The studios that manage this well are rarely the ones with the largest finance teams. They are the ones that made the infrastructure decision early, before it became urgent, and chose a provider that understood games rather than one that adapted a SaaS product to fit.
That distinction shows up quietly: in whether item delivery is automated or manual, in whether a player in Brazil sees a payment method they actually use, in whether a chargeback dispute costs the studio money or nothing at all. Infrastructure that handles those details invisibly is what lets a studio stay focused on the game.
FAQ
What exactly is a Merchant of Record, and how is it different from a payment gateway?
A Merchant of Record is the legal entity responsible for a sale - including tax obligations, chargeback liability, and regulatory compliance. A payment gateway like Stripe processes the transaction but leaves all of that responsibility with the studio. With an MoR, the liability transfers. For studios selling digital goods internationally, that distinction has real financial and operational consequences: the MoR registers in each jurisdiction, files the returns, and absorbs disputed transactions so the studio does not have to.
Who is legally responsible for VAT and sales tax when I use a Merchant of Record?
The MoR is. When Tebex acts as your Merchant of Record, it collects, files, and remits sales tax and VAT across relevant jurisdictions globally. Your studio has no direct tax filing obligation on those transactions, though you should still track reporting and reconcile payouts, and confirm which markets are covered before contracting.

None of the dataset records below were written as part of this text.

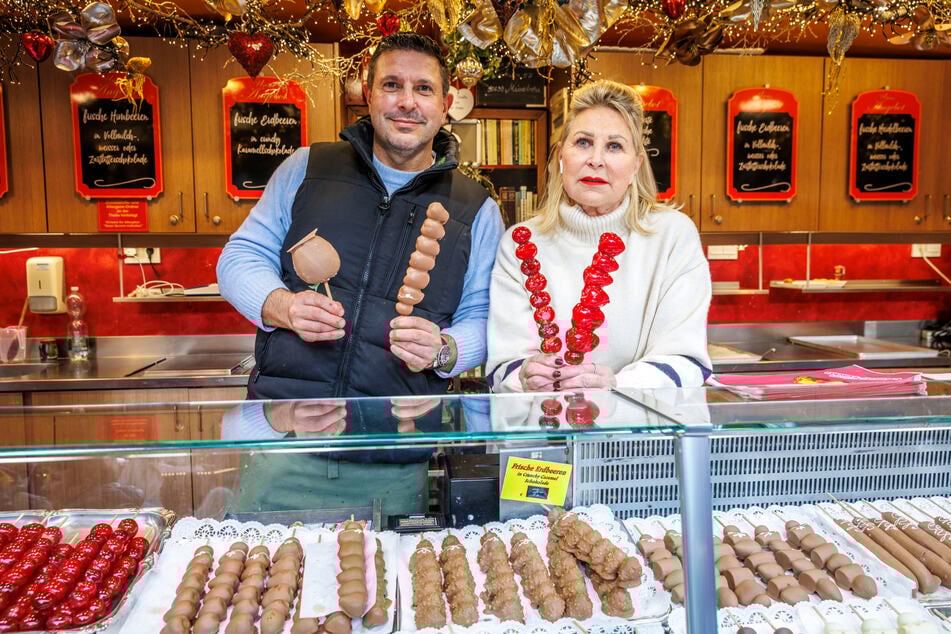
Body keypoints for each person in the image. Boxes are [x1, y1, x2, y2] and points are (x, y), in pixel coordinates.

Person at [217, 33, 504, 399]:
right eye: (391, 85)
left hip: (401, 434)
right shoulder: (307, 167)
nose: (407, 102)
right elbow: (239, 258)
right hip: (285, 424)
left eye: (423, 89)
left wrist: (446, 349)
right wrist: (283, 307)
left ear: (445, 104)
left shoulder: (476, 209)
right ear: (368, 95)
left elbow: (485, 315)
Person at [486, 80, 711, 393]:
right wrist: (524, 376)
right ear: (560, 158)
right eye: (582, 142)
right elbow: (503, 366)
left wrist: (616, 384)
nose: (596, 159)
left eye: (614, 146)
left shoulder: (673, 236)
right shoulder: (520, 243)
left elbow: (686, 359)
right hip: (543, 433)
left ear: (636, 166)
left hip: (639, 436)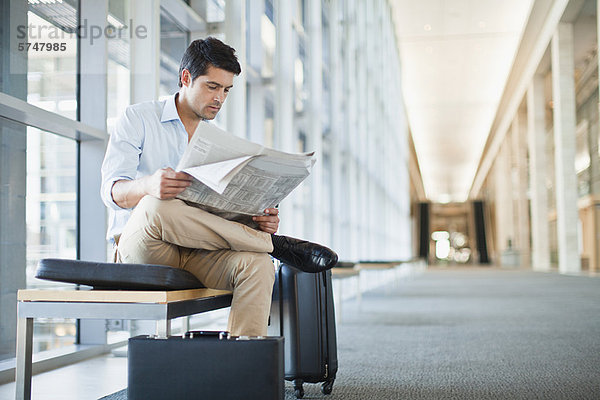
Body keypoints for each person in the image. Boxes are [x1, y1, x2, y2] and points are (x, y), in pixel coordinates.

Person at [101, 37, 337, 337]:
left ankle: (243, 370)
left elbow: (219, 208)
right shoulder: (138, 118)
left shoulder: (216, 140)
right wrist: (148, 184)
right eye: (212, 87)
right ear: (185, 78)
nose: (220, 98)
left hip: (198, 249)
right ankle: (273, 246)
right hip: (144, 246)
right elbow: (111, 192)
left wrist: (257, 219)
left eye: (226, 90)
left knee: (259, 266)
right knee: (156, 204)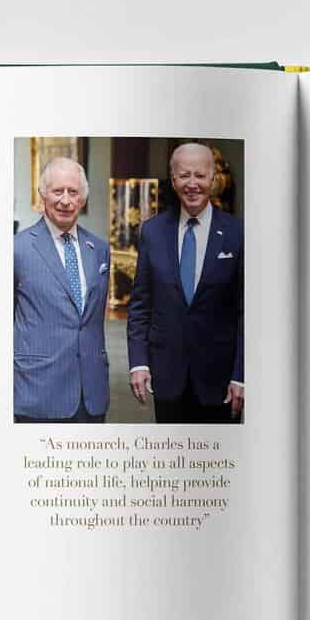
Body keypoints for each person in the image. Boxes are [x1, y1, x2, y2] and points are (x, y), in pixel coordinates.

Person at [127, 142, 244, 422]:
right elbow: (140, 306)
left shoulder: (238, 233)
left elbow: (247, 313)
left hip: (222, 383)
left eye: (200, 176)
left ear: (212, 179)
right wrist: (139, 362)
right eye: (184, 175)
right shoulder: (152, 232)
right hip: (167, 378)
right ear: (173, 179)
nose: (192, 184)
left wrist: (241, 375)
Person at [13, 157, 112, 423]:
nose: (65, 200)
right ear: (42, 194)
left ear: (83, 198)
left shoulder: (100, 249)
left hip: (90, 396)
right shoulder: (17, 249)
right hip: (37, 393)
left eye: (73, 192)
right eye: (58, 191)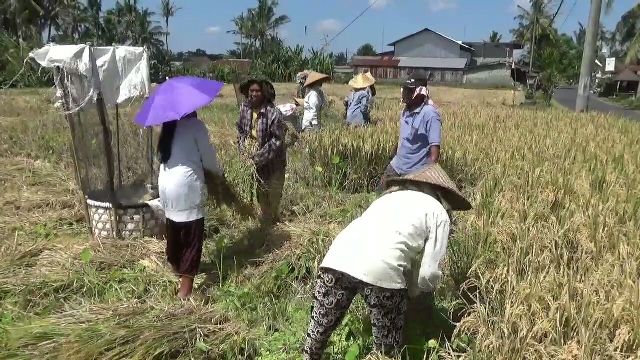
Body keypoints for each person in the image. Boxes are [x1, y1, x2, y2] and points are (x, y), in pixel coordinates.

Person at [303, 163, 472, 360]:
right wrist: (417, 296)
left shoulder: (387, 198)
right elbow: (428, 273)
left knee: (317, 336)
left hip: (337, 258)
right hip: (383, 271)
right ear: (443, 194)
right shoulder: (438, 213)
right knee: (386, 351)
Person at [157, 111, 222, 299]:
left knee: (174, 230)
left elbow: (161, 157)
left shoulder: (167, 125)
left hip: (167, 186)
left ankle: (176, 267)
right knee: (192, 237)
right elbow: (209, 159)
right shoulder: (196, 126)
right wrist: (218, 177)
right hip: (187, 186)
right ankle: (185, 290)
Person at [377, 69, 442, 192]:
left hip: (415, 172)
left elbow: (434, 153)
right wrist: (392, 157)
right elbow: (403, 138)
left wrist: (426, 178)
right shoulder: (406, 111)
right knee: (378, 195)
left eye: (409, 91)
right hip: (397, 166)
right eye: (405, 90)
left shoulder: (430, 114)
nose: (405, 94)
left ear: (420, 92)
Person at [237, 79, 288, 226]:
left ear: (264, 93)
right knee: (260, 191)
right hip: (253, 158)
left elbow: (276, 141)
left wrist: (257, 157)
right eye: (251, 91)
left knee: (273, 193)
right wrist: (243, 150)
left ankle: (273, 220)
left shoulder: (273, 113)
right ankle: (266, 220)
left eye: (257, 91)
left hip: (273, 161)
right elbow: (240, 131)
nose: (253, 94)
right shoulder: (244, 108)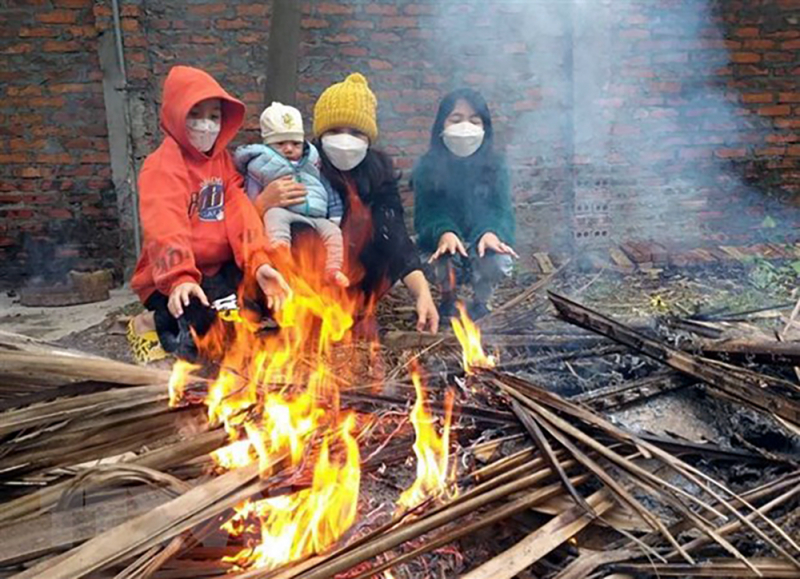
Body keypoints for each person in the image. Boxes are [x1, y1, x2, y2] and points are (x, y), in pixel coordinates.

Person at [126, 65, 291, 364]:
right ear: (177, 114)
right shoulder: (162, 166)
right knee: (204, 335)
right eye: (195, 115)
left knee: (266, 308)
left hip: (219, 271)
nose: (206, 125)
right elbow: (165, 225)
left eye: (214, 116)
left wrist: (259, 262)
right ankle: (147, 323)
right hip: (175, 277)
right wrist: (180, 278)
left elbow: (240, 211)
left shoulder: (221, 161)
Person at [253, 73, 439, 334]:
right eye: (335, 131)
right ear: (319, 134)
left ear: (368, 137)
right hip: (301, 281)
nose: (344, 139)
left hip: (358, 282)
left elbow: (396, 237)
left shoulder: (379, 174)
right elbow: (248, 225)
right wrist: (262, 204)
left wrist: (422, 293)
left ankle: (356, 312)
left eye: (355, 132)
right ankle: (304, 314)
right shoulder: (297, 167)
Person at [412, 88, 517, 321]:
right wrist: (444, 232)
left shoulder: (496, 166)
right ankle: (447, 300)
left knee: (497, 259)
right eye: (456, 119)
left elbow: (501, 211)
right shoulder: (427, 167)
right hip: (442, 244)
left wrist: (491, 232)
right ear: (442, 125)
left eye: (474, 120)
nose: (465, 126)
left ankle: (481, 302)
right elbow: (425, 214)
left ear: (484, 128)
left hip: (479, 244)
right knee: (442, 257)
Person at [233, 102, 348, 287]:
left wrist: (335, 215)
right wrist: (259, 205)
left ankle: (333, 270)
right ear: (268, 145)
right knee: (274, 217)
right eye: (280, 144)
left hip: (317, 216)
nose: (289, 149)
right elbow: (251, 194)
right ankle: (281, 253)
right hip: (284, 211)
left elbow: (326, 188)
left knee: (334, 233)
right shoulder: (260, 165)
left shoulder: (313, 162)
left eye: (295, 144)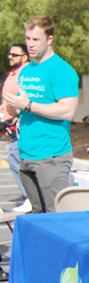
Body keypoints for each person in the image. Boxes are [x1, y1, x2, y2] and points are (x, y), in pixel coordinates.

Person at [2, 16, 79, 214]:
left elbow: (67, 111)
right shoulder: (27, 70)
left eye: (36, 39)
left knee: (56, 216)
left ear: (50, 39)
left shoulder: (62, 70)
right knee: (37, 216)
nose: (30, 44)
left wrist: (27, 105)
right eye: (28, 39)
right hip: (26, 152)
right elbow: (25, 105)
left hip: (51, 155)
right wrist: (13, 109)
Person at [0, 43, 31, 212]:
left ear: (24, 57)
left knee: (15, 158)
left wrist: (18, 117)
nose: (10, 56)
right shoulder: (13, 73)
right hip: (11, 125)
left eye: (14, 54)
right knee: (15, 158)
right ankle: (29, 196)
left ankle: (30, 197)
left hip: (21, 123)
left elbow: (26, 98)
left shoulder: (26, 73)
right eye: (9, 53)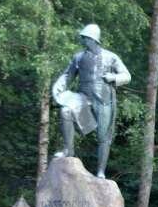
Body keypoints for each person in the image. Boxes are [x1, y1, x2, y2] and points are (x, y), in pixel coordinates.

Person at [51, 24, 131, 179]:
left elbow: (127, 76)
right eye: (83, 38)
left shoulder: (111, 57)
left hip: (104, 100)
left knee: (103, 137)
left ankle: (101, 171)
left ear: (94, 40)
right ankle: (68, 150)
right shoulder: (79, 57)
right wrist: (58, 87)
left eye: (86, 38)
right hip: (84, 97)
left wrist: (114, 77)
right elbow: (68, 75)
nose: (83, 41)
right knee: (65, 111)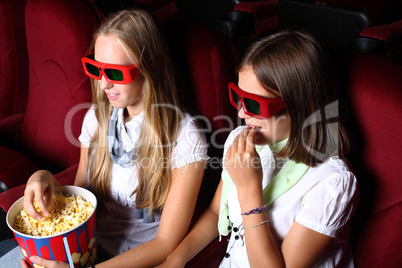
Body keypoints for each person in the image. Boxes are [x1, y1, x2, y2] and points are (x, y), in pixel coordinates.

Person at [0, 8, 208, 268]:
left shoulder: (185, 136)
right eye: (96, 68)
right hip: (83, 246)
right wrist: (43, 178)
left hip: (134, 259)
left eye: (115, 73)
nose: (103, 84)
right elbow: (81, 196)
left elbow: (165, 243)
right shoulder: (97, 117)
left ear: (150, 69)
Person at [158, 29, 359, 267]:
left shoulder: (333, 183)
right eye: (239, 97)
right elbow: (215, 213)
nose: (241, 113)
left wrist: (249, 190)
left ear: (299, 106)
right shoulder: (241, 141)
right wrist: (175, 260)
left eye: (254, 104)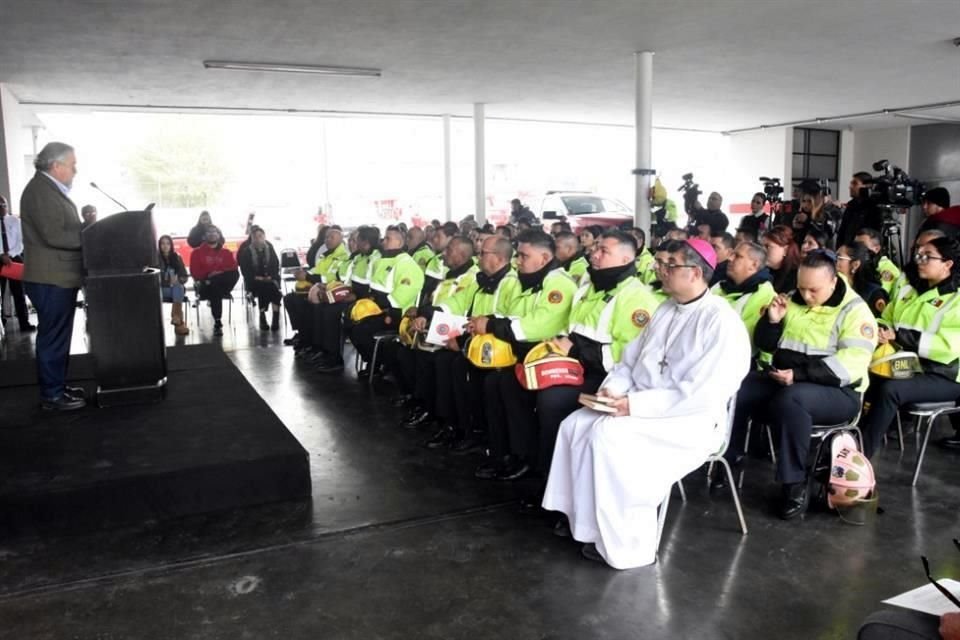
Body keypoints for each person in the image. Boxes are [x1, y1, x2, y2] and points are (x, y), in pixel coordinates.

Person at [542, 238, 751, 568]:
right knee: (575, 424)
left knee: (607, 437)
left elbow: (702, 393)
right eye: (661, 263)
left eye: (670, 265)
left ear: (695, 273)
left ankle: (625, 544)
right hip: (643, 406)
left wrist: (635, 406)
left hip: (689, 420)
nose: (660, 270)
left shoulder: (721, 322)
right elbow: (629, 362)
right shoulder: (665, 309)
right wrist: (613, 392)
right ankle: (583, 522)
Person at [728, 251, 877, 519]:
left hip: (840, 393)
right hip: (788, 380)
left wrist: (798, 375)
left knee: (792, 400)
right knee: (736, 387)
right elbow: (765, 344)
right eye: (802, 287)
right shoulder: (791, 300)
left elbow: (849, 366)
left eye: (814, 290)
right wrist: (771, 321)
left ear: (833, 282)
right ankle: (729, 460)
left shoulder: (855, 312)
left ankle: (794, 484)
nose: (806, 295)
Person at [528, 230, 662, 486]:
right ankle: (534, 466)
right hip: (575, 366)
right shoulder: (589, 288)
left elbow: (627, 355)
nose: (594, 255)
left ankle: (559, 483)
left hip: (610, 378)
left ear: (625, 259)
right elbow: (571, 331)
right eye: (595, 248)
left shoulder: (636, 298)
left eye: (604, 251)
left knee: (552, 400)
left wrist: (576, 351)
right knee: (520, 383)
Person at [473, 230, 578, 480]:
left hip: (547, 358)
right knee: (492, 381)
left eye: (523, 255)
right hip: (521, 354)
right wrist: (490, 323)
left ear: (543, 258)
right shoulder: (523, 281)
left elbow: (533, 326)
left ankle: (525, 457)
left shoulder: (559, 284)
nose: (517, 260)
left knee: (509, 384)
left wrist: (490, 326)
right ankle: (502, 452)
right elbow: (508, 315)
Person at [860, 236, 960, 457]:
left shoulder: (956, 299)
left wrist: (900, 337)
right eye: (918, 255)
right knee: (862, 377)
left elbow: (948, 346)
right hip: (907, 364)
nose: (919, 260)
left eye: (927, 257)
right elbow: (886, 318)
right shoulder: (909, 290)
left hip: (945, 374)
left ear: (948, 264)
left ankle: (860, 457)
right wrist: (881, 331)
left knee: (890, 390)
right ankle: (846, 441)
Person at [20, 141, 85, 411]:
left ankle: (57, 385)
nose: (75, 171)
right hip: (50, 278)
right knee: (53, 337)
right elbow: (54, 234)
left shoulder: (49, 189)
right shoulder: (40, 191)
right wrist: (88, 236)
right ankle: (52, 395)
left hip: (58, 277)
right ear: (56, 166)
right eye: (72, 165)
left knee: (58, 336)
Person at [335, 227, 423, 374]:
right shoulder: (382, 261)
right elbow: (373, 288)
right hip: (377, 308)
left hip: (396, 313)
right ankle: (374, 361)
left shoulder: (407, 264)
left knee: (360, 330)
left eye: (388, 239)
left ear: (400, 242)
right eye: (384, 238)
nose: (384, 241)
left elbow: (401, 295)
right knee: (348, 322)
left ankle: (380, 364)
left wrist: (378, 307)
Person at [710, 241, 777, 363]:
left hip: (733, 362)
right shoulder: (720, 285)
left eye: (737, 256)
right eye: (731, 254)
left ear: (753, 265)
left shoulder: (763, 293)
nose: (730, 259)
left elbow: (744, 339)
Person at [189, 225, 240, 336]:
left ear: (219, 235)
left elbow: (233, 268)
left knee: (234, 274)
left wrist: (217, 274)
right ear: (204, 236)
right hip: (204, 286)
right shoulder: (196, 253)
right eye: (209, 232)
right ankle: (217, 321)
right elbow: (195, 273)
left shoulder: (226, 252)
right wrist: (209, 275)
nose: (212, 234)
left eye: (215, 231)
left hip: (219, 284)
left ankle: (217, 322)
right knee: (215, 287)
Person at [0, 194, 35, 332]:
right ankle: (1, 323)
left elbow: (21, 242)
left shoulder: (15, 221)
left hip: (14, 258)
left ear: (7, 206)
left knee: (19, 293)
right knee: (0, 294)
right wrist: (2, 255)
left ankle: (24, 323)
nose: (2, 207)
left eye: (4, 205)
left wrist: (9, 255)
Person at [238, 226, 282, 331]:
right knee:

Can I use a gaming MoR for in-game purchases and virtual item delivery, not just web storefronts?
Yes. Tebex offers item delivery for both the official game and often time also official server plugins for Minecraft, FiveM, Rust, and other platforms, as well as a headless API for custom in-game integrations. When a player completes a purchase, item delivery is automated. The embedded Tebex.js checkout can also be integrated directly into a game's UI or launcher without redirecting players to an external page.
Can a Merchant of Record help me avoid app store fees on mobile game purchases?
Yes. Apple and Google charge up to 30% on in-app purchases. By directing players to a mobile-optimized web checkout, studios can bypass those fees for eligible transaction types.